**Tasks to carry out**:
1 – According to the text on Althea Thauberger's video work, what did the advertisement that started the Songstress project seek?
2 – Sum up the text on Althea Thauberger's video work in two sentences.

The Witness
If the observer effect describes the consequences of observation on the thing observed, the consternation effect is more specific: it refers to the feeling one gets watching video works by the Vancouver-based artist Althea Thauberger—what to make of them?
Thauberger’s art is capable of provoking the extreme discomfort of the sophisticated confronting the naive. This is especially true of Songstress (2001–02), the work that first brought the artist wide attention. Songstress has all the hallmarks of Thauberger’s art practice, which consists of creating portraits of social groups by initiating collaboration with them. The project began with an advertisement Thauberger placed in a Victoria newspaper seeking young female singer/songwriters. Much has been written about the mawkish artwork that resulted. With the rugged British Columbia landscape as backdrop, each of the girls sings her own original composition. The performances, presented in succession, are all framed differently, but the common range of the sentiments expressed within them means that, in each case, a spectacular setting gets reduced to a sappy mise en scène for a young singer with not particularly original Lilith Fair–like ambitions.

**Record set**:
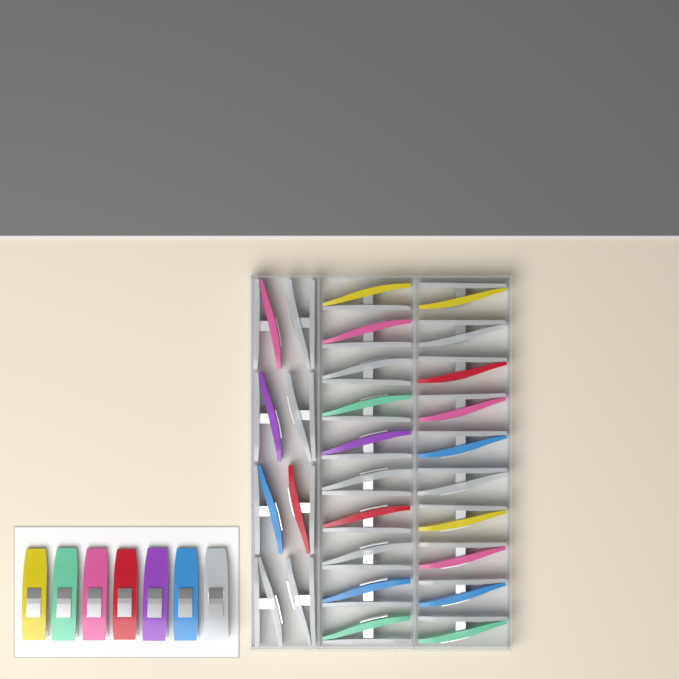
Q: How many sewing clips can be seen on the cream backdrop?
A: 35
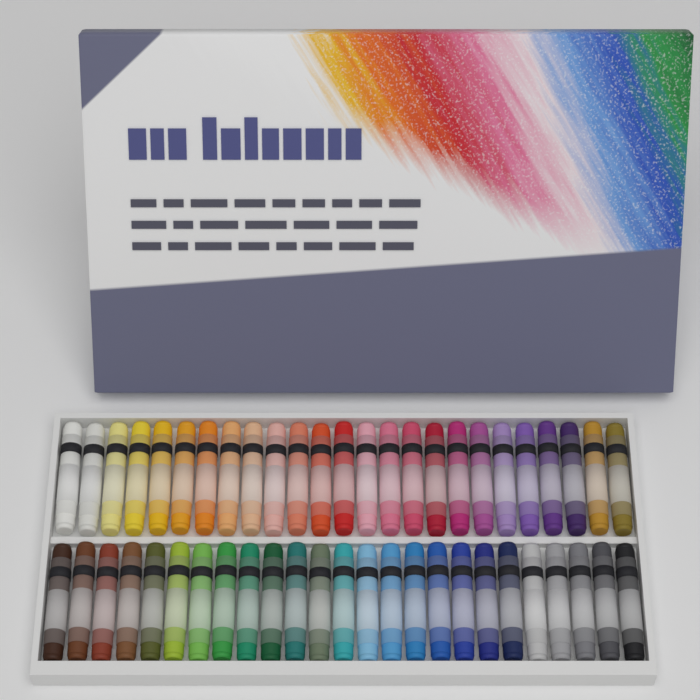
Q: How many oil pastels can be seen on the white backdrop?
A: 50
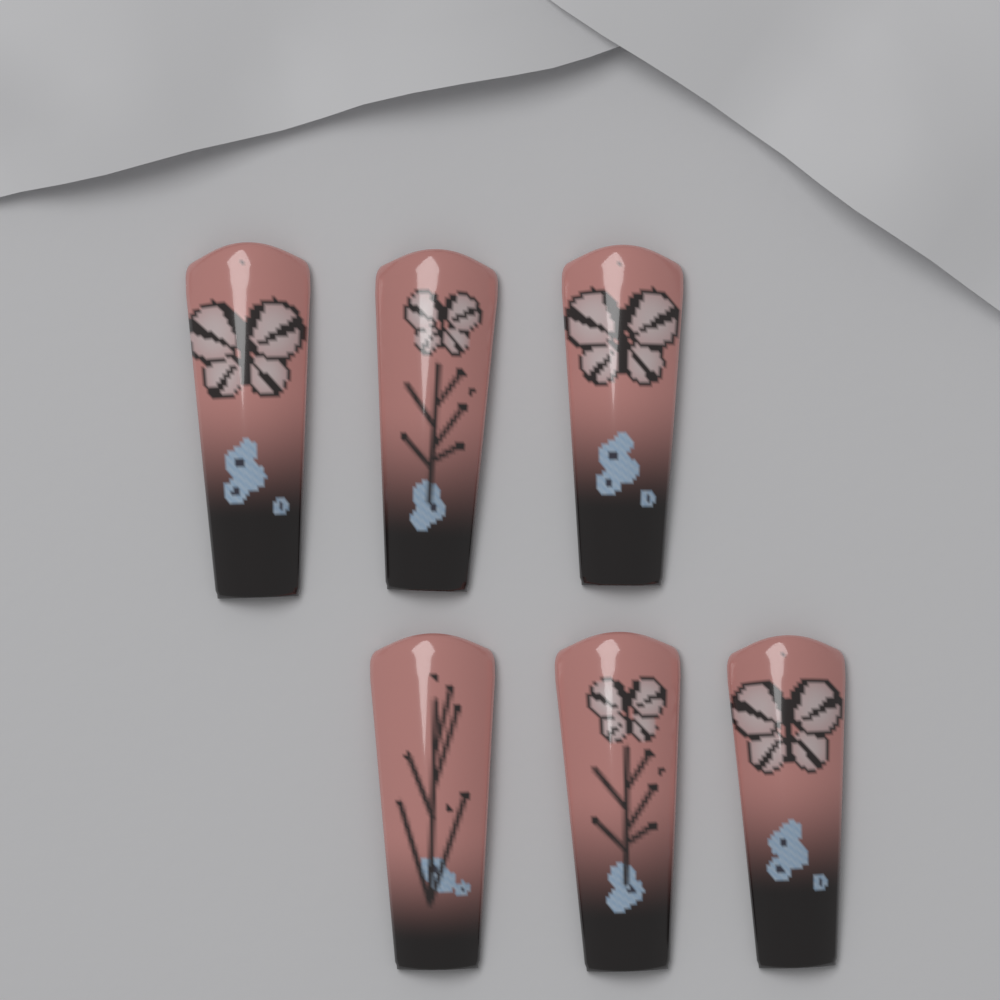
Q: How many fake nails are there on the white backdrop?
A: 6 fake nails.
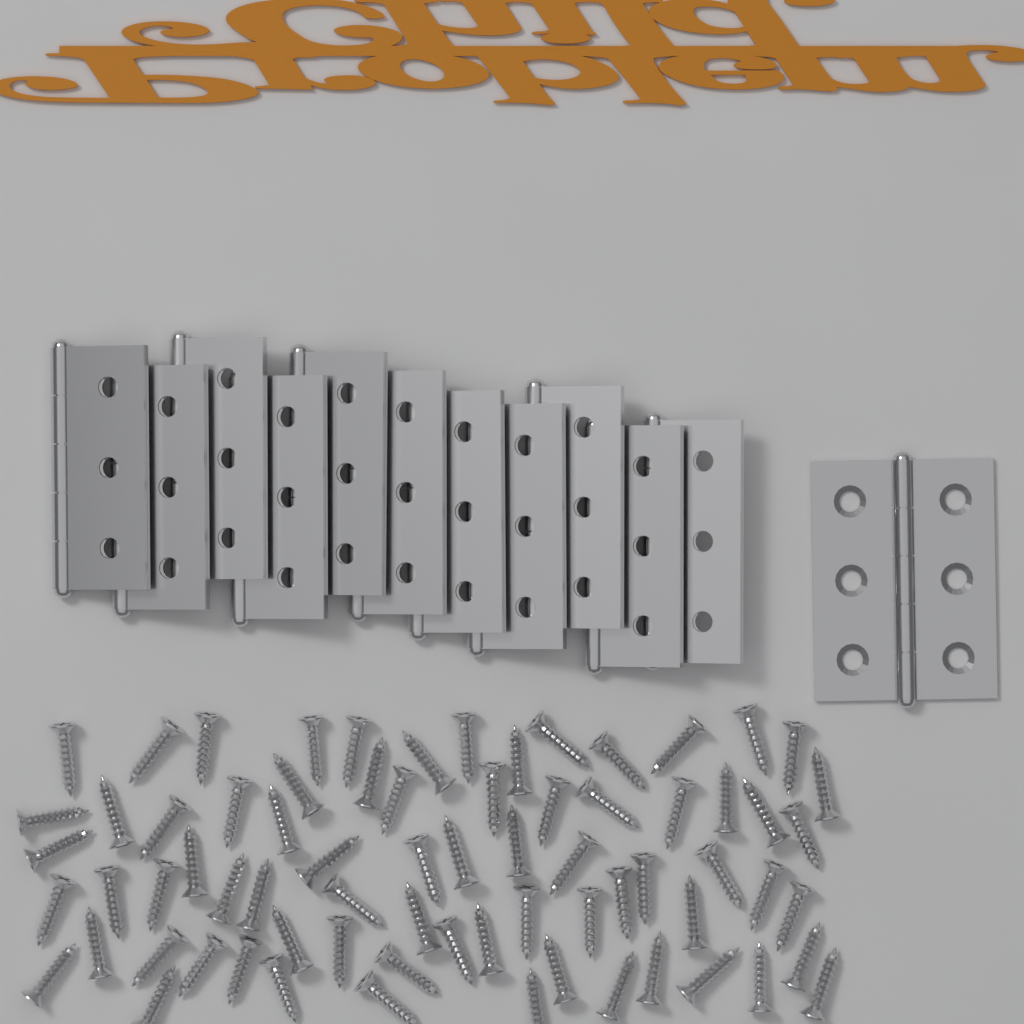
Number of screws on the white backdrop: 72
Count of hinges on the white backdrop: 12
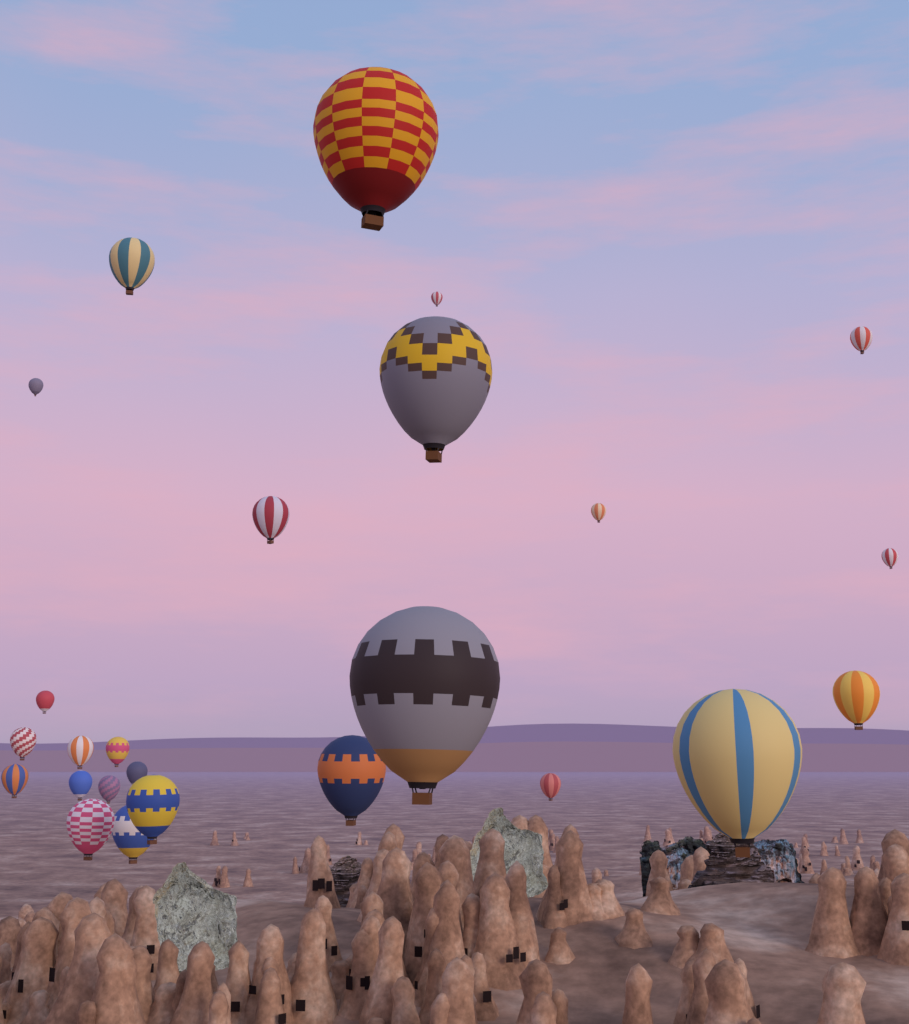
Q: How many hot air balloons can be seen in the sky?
==
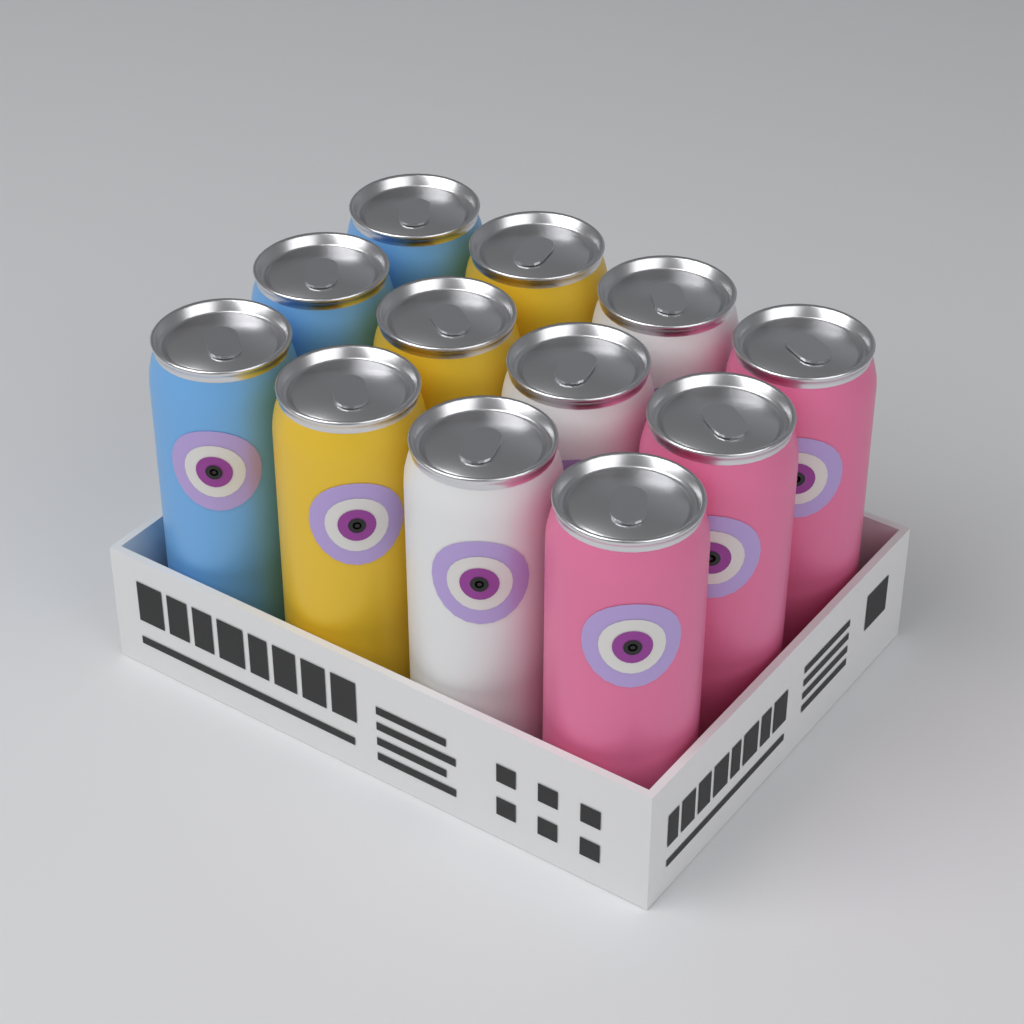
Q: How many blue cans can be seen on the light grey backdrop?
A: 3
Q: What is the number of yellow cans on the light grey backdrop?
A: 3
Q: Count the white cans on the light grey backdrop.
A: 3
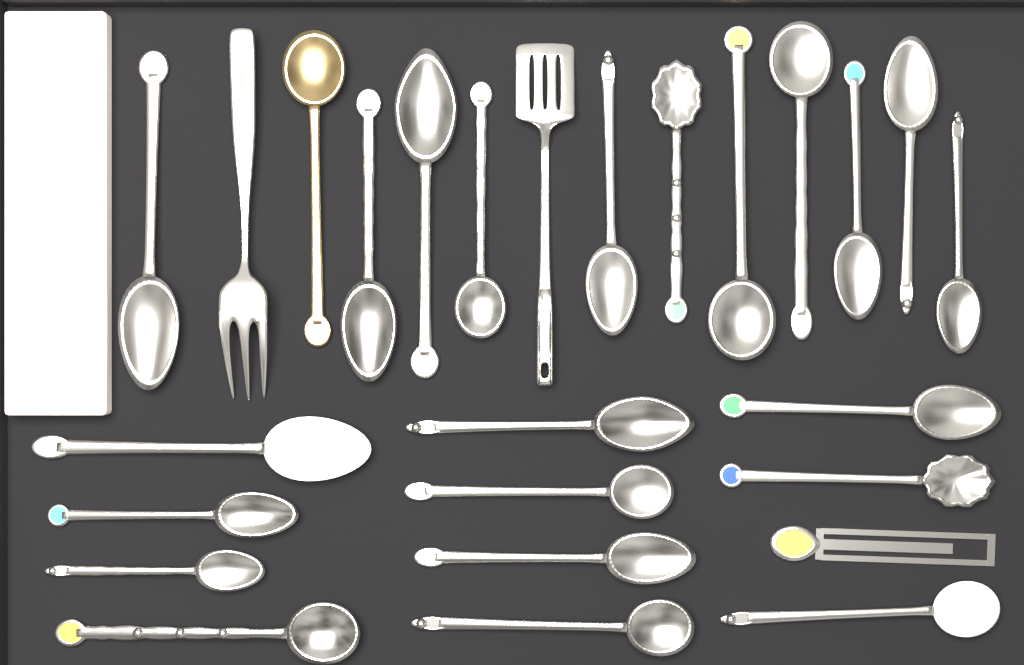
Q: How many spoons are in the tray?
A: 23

**Answers by task**:
1 – Young female singer/songwriters.

2 – The Vancouver-based artist Althea Thauberger makes video works that portray social groups through collaboration with them, and her art can provoke the discomfort of the sophisticated confronting the naive. This is especially true of Songstress (2001–02), in which young female singer/songwriters recruited through a newspaper advertisement each sing an original song against the rugged British Columbia landscape, reducing that spectacular setting to a sappy backdrop.